_WHAT IS EXPECTED_. Write out the lines below again with "august" replaced by "septembrie" and everything else left as it is. Omit the pictures from your answer.

Page pictures and the text read from them:
====
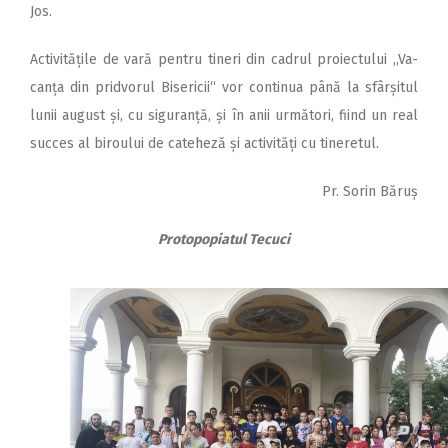
Jos.
Activitățile de vară pentru tineri din cadrul proiectului ,,Va­
canța din pridvorul Bisericii“ vor continua până la sfârșitul
lunii august și, cu siguranță, și în anii următori, fiind un real
succes al biroului de cateheză și activități cu tineretul.
Pr. Sorin Băruș
Protopopiatul Tecuci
====
_REPLY TO THE EXERCISE_.
Jos.
Activitățile de vară pentru tineri din cadrul proiectului ,,Va­
canța din pridvorul Bisericii“ vor continua până la sfârșitul
lunii septembrie și, cu siguranță, și în anii următori, fiind un real
succes al biroului de cateheză și activități cu tineretul.
Pr. Sorin Băruș
Protopopiatul Tecuci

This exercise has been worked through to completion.